Book club cards

Time to read: 3 minutes

How do you facilitate (as in make easier) a conversation around a book, especially when you just want to enjoy yourself? Well. You use a tool that does it for you. Sort of. Spoiler: It is cards with questions on them.

The book club start

For the past few years, I have been part of a book club with my neighbours. We meet every 4-8 weeks, depending on everyone’s schedules, and discuss the book the last person chose. That person is also the host for the evening’s discussion.

The first 5-6 times, our conversation went around each person, each of us more or less reading their notes to everyone else. It was a classic round robin with the occasional interjection. It felt like something was missing, we were sharing, but we weren’t managing to go deeper.

Could I make it better?

I am a book nerd and I specialise in design thinking and facilitation (amongst other things)… only I did not want to facilitate, I wanted to read a book and participate in a discussion about it. But the lack of structure meant that each evening was a bit random.
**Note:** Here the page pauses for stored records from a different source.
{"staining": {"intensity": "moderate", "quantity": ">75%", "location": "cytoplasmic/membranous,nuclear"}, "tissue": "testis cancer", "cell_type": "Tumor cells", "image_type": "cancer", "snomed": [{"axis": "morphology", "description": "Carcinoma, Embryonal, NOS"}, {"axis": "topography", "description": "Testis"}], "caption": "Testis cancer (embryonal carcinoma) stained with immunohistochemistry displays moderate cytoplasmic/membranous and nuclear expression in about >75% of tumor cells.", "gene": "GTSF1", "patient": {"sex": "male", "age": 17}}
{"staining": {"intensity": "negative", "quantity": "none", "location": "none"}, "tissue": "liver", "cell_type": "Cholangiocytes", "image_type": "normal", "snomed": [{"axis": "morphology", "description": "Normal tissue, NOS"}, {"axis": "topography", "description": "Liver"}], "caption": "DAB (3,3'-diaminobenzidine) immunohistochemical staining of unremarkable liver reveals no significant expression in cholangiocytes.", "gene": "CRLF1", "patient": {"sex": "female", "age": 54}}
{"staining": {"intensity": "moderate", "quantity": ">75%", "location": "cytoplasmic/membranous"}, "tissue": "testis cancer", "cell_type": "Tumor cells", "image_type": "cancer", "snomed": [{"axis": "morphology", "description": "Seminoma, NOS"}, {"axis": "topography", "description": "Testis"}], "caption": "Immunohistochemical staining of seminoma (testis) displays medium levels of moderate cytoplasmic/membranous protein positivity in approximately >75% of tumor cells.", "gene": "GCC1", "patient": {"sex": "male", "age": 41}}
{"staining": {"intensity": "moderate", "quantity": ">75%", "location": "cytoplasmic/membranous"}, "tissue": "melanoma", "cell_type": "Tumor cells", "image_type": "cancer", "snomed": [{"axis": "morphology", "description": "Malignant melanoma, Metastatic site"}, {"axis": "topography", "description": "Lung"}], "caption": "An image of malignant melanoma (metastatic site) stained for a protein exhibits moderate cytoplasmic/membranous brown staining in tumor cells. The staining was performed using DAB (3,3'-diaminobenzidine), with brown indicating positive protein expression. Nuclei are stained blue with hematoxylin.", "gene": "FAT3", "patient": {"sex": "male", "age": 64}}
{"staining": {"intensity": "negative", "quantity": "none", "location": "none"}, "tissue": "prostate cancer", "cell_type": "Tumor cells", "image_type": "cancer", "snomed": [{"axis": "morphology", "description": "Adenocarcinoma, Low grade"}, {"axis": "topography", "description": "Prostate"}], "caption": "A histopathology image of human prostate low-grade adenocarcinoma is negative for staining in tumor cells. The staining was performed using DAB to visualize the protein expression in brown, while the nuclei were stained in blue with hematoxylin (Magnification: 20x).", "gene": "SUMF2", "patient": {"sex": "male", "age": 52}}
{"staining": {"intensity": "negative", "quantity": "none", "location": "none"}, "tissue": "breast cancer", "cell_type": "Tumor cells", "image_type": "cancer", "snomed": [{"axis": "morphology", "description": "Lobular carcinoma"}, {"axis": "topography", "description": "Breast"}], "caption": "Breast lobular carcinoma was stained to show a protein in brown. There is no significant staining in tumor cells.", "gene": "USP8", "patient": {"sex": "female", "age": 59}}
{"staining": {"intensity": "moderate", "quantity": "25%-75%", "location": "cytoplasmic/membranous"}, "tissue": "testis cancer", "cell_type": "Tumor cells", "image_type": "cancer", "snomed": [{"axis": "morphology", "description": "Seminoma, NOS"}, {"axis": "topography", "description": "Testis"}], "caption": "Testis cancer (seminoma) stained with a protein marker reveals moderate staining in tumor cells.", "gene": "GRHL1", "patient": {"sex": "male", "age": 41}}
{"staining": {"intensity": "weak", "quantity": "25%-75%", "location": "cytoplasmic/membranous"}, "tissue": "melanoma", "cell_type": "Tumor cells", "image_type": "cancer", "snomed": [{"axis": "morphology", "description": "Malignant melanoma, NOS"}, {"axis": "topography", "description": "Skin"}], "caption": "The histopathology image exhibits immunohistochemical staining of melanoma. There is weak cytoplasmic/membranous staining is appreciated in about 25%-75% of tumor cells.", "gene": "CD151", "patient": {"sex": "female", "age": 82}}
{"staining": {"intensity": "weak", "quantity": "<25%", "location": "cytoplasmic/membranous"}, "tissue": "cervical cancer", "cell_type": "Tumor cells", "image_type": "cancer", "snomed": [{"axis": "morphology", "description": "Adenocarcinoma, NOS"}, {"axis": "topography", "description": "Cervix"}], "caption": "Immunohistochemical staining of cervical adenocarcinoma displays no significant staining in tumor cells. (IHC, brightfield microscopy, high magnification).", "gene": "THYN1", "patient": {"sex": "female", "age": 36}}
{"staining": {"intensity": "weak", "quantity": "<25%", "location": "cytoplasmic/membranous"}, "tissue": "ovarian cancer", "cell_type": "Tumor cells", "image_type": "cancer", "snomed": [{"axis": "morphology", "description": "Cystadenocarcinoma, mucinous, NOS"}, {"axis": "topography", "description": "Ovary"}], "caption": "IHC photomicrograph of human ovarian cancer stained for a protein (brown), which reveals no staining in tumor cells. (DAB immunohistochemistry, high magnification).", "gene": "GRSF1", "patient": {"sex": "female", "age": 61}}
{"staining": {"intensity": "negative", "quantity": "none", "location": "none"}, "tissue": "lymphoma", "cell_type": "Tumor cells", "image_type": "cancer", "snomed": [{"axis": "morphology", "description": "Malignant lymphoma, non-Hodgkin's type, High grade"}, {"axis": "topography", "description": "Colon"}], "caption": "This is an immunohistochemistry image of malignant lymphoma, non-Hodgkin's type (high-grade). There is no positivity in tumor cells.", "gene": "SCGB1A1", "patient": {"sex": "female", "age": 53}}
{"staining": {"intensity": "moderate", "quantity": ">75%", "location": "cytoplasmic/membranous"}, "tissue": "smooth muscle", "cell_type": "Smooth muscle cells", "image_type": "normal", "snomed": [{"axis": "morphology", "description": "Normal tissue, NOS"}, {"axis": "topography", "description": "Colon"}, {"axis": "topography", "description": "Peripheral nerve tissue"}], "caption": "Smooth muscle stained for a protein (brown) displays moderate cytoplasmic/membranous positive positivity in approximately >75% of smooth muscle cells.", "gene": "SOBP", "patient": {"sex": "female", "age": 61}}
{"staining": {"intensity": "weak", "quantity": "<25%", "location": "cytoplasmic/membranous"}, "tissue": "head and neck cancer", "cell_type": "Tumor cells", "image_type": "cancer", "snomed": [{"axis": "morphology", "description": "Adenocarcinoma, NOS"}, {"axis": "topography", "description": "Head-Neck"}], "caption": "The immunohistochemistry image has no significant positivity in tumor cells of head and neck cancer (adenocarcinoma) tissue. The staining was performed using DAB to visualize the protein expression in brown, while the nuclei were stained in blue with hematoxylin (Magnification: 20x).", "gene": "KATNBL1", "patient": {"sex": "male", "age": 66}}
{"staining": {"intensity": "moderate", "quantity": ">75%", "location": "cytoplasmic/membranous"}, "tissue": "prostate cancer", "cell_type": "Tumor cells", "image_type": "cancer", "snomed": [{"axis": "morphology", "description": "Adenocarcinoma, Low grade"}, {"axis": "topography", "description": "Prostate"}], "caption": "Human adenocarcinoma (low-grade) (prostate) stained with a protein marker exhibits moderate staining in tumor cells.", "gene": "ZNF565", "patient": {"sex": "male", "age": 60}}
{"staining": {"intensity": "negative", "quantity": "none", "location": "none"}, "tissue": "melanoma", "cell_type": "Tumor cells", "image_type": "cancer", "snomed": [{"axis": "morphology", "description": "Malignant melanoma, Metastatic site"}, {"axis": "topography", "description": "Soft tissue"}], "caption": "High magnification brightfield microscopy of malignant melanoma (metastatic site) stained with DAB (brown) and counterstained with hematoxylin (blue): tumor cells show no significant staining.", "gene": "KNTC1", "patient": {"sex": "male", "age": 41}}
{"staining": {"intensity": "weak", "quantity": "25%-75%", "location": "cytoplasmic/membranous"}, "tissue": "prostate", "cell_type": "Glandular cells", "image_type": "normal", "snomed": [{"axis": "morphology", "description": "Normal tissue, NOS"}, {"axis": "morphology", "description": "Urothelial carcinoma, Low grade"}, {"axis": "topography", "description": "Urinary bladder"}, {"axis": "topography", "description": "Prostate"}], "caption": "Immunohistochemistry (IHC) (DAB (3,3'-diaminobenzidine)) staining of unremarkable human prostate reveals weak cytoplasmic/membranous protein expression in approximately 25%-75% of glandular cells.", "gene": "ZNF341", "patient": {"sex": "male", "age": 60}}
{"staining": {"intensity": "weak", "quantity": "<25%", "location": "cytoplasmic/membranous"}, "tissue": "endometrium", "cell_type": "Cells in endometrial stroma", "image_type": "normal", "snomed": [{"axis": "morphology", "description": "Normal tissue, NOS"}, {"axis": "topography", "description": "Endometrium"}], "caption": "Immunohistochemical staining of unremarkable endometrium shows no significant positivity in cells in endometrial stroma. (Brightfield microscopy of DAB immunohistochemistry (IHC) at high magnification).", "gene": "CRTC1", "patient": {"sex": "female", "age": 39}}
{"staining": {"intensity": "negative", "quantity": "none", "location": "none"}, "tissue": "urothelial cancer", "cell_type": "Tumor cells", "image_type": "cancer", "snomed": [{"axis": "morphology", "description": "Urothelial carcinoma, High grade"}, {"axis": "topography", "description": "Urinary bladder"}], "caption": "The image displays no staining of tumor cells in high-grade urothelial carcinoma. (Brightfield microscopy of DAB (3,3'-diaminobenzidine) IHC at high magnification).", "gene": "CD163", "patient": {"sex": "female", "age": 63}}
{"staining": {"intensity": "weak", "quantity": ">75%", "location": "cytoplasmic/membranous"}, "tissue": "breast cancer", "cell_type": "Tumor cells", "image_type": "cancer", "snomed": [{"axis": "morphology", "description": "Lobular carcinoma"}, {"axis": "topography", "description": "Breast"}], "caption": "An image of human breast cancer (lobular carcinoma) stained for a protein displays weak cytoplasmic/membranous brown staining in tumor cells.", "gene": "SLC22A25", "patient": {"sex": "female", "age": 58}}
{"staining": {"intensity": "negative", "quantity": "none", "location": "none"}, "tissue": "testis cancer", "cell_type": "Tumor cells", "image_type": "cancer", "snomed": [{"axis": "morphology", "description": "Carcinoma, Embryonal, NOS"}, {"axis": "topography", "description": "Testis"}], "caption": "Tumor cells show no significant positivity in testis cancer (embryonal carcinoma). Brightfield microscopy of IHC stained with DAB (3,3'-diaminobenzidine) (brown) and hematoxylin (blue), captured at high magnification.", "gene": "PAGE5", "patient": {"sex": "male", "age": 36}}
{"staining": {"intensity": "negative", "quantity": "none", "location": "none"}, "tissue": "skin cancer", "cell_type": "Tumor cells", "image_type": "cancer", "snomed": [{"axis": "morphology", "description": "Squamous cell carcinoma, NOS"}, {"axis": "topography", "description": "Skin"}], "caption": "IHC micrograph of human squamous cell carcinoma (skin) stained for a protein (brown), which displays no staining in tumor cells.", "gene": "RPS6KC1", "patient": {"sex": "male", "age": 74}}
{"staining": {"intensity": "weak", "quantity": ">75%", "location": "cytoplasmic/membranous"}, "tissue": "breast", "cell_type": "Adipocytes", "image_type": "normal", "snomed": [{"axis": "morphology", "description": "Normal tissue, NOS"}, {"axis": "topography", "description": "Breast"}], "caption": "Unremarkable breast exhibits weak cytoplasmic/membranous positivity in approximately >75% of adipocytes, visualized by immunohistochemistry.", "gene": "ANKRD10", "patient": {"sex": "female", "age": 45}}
Often I left going “oh, I didn’t mention this cool thing!”. So I came up with a simple idea that I often use during the discovery phase of a project in the semi-structured interviews I facilitate: prompt cards.

During in-person interviews I often put the themes I want to discuss in the interview on cards, and put those cards in a stack on the table in front of me and the interviewee. This gives me free reign to phrase questions in ways that fit each person and the conversation we’ve had so far, while giving us all a visual anchor for what we are currently discussing. And it helps ensure I do hit all the topics.

For our book club, I put full questions on cards. A small number. Based on what we had mentioned in previous meetups. We have used them at least ten times now, and I did iterate on them, so I know they work.

The reason I am sharing them here is that several book club participants wanted photos of the card deck to share with friends who wanted to host a book club themselves. So I thought, why not make a printable PDF version that anyone could use? Maybe in the future I can even make the tiniest app to host them, too.

The cards help the conversation, help prompt you to talk about things. More things than you otherwise would.

How to use the cards

Before every meetup, the host chooses which cards they want to “play”. Not all cards need to be played.

In fact, when all were played, the conversation felt too long. So unless you want a 2-hour conversation about the book, eliminate some.

There is a first card the host must play: “why did you choose this book”, and a last card: “what is the next book”. But what is played in between and the sequence of them is up to the host for the evening!

Hope you enjoy them!

So here are the cards, available for free. I hope you have access to a printer to print them on.

I have mine on A5 cards. The font is large, because the cards are read and placed on the coffee table around which we talk, and I want them to be legible from a distance. Also, everyone in our book club needs reading glasses (except me, for now), so large fonts were an accessibility choice that aligned to the use case of a group sitting back on couches around a coffee table.

Whenever one card feels fully discussed, the host moves on to the next one, until you get to the “what’s next” final card.


May you read many wonderful books… or laugh and commiserate with wine and friends on yet another terrible read. We have thoroughly enjoyed both scenarios.

Books are even better when shared. So ping your friends and give each other a reason to meet up once every 4-8 weeks for a good discussion, probably some wine, and ideally some dinner. It is one of the highlights of my life!